◆ What is being asked
Reproduce the listing below verbatim, leaving out the pictures.

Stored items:
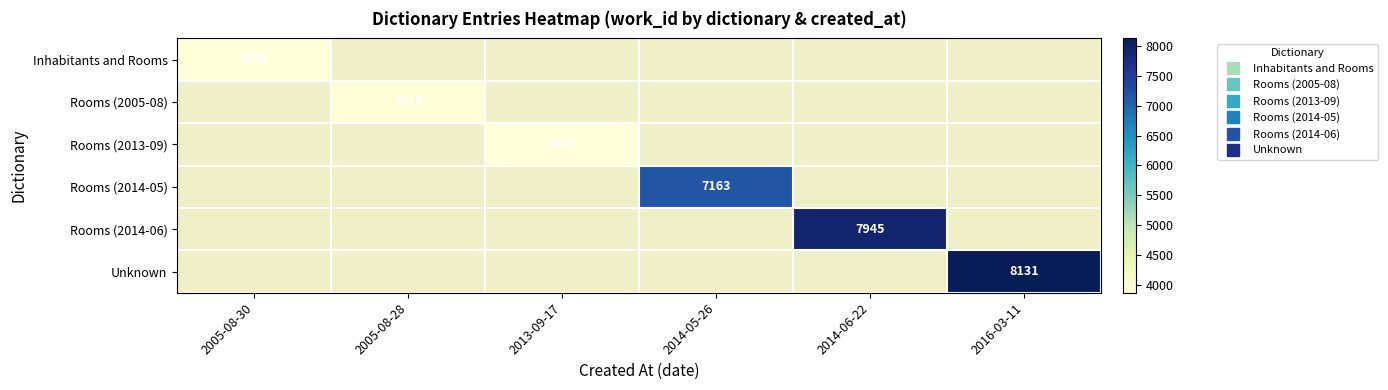

Rank the series by their maximum value, from lowest to highest.

Inhabitants and Rooms, Rooms (2005-08), Rooms (2013-09), Rooms (2014-05), Rooms (2014-06), Unknown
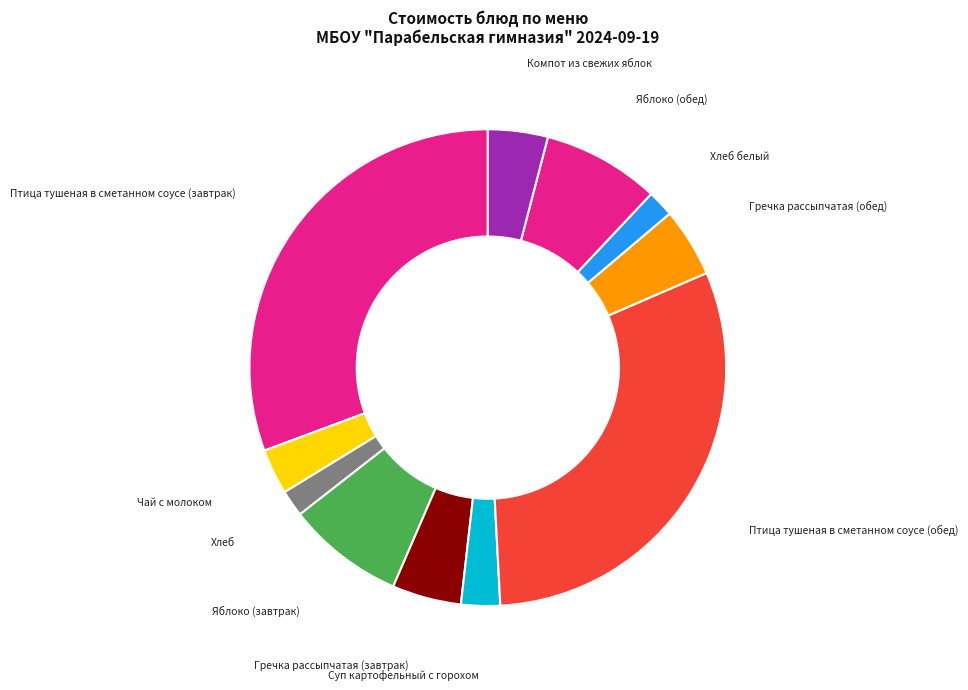

How many segments does this pie chart have?

11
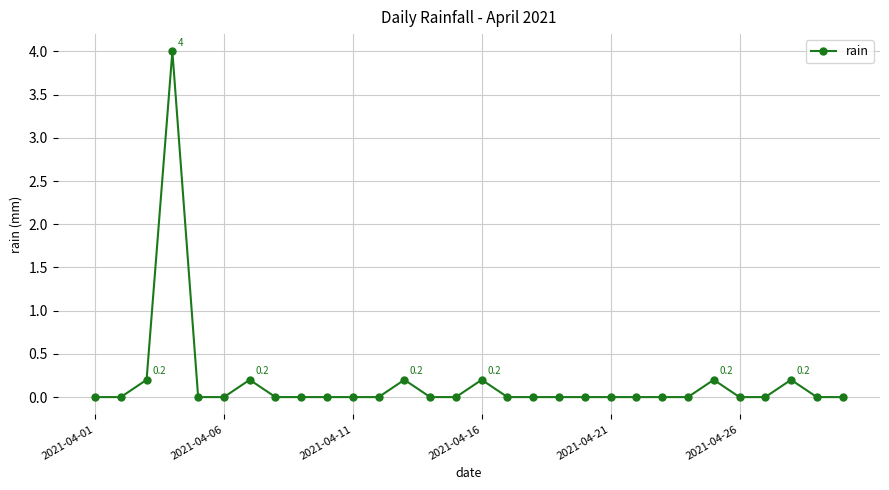

True or false: the data has more than 2 interior local peaks.

True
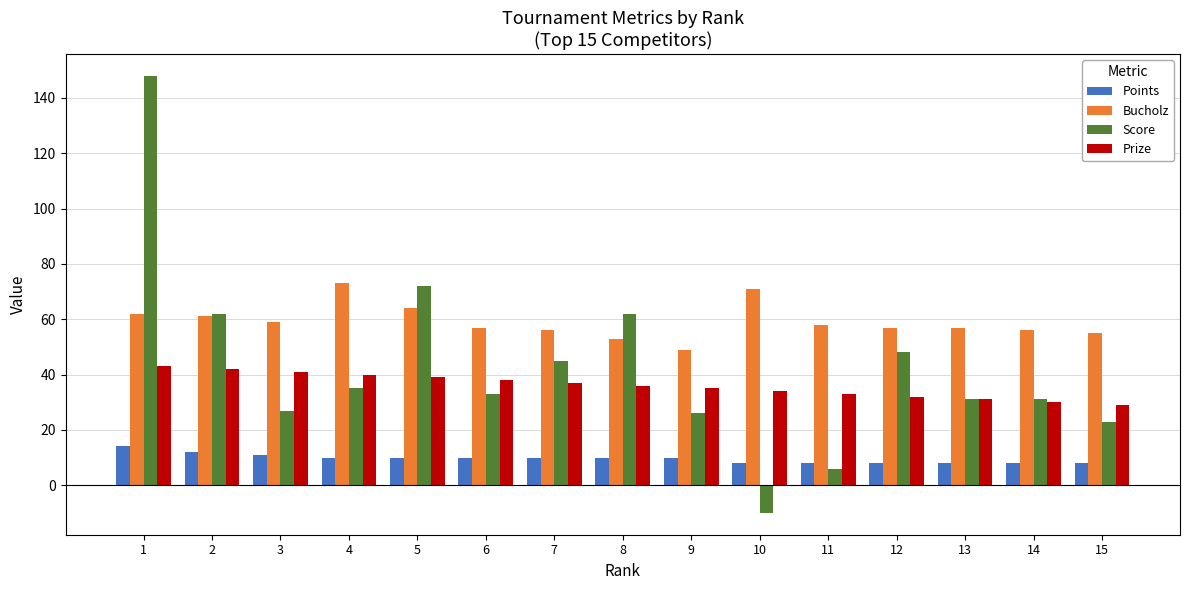

Count the number of categories in the chart.

15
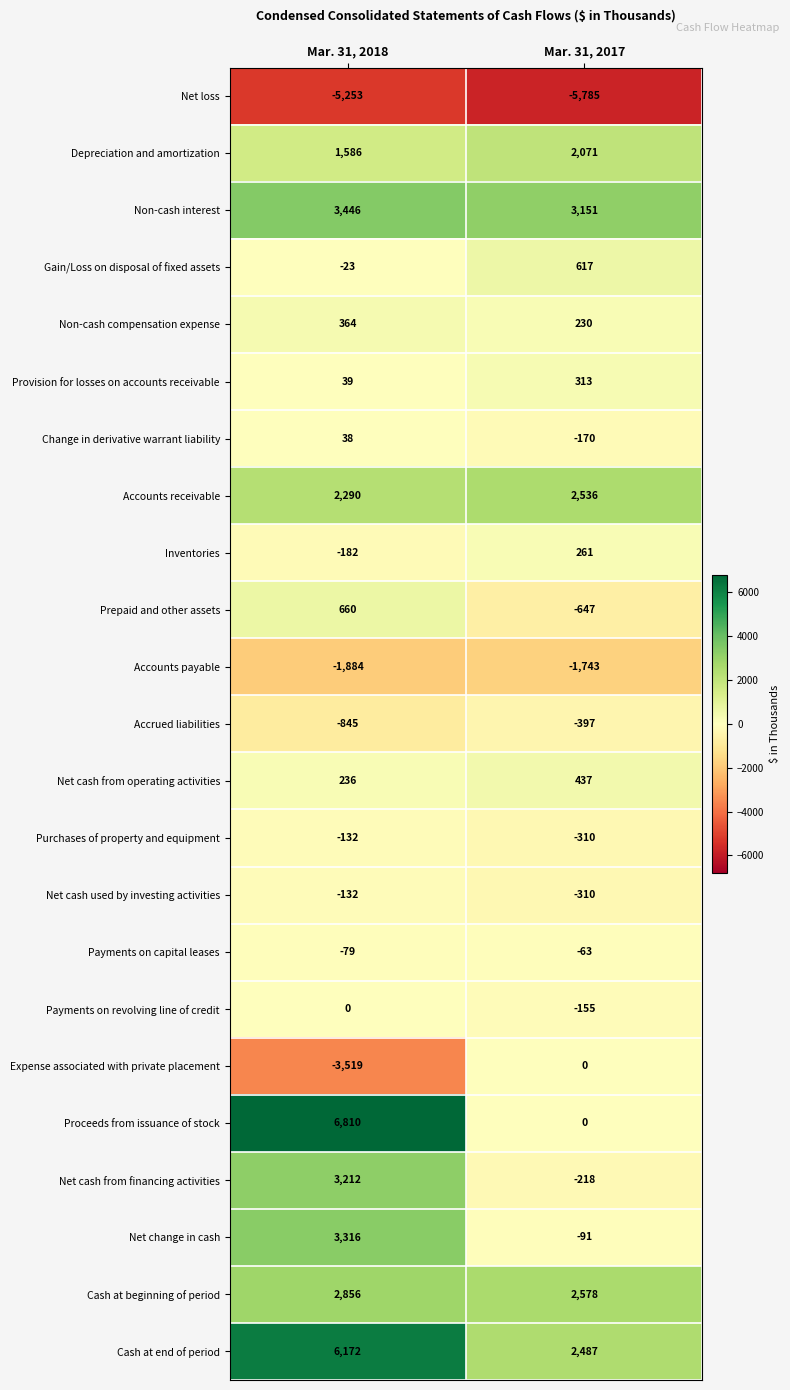

What is the minimum value shown in the chart?

-5785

◆ Solution
Rank the series by their maximum value, from lowest to highest.

Inhabitants and Rooms, Rooms (2005-08), Rooms (2013-09), Rooms (2014-05), Rooms (2014-06), Unknown

How many segments does this pie chart have?

11

True or false: the data has more than 2 interior local peaks.

True

Count the number of categories in the chart.

15

What is the minimum value shown in the chart?

-5785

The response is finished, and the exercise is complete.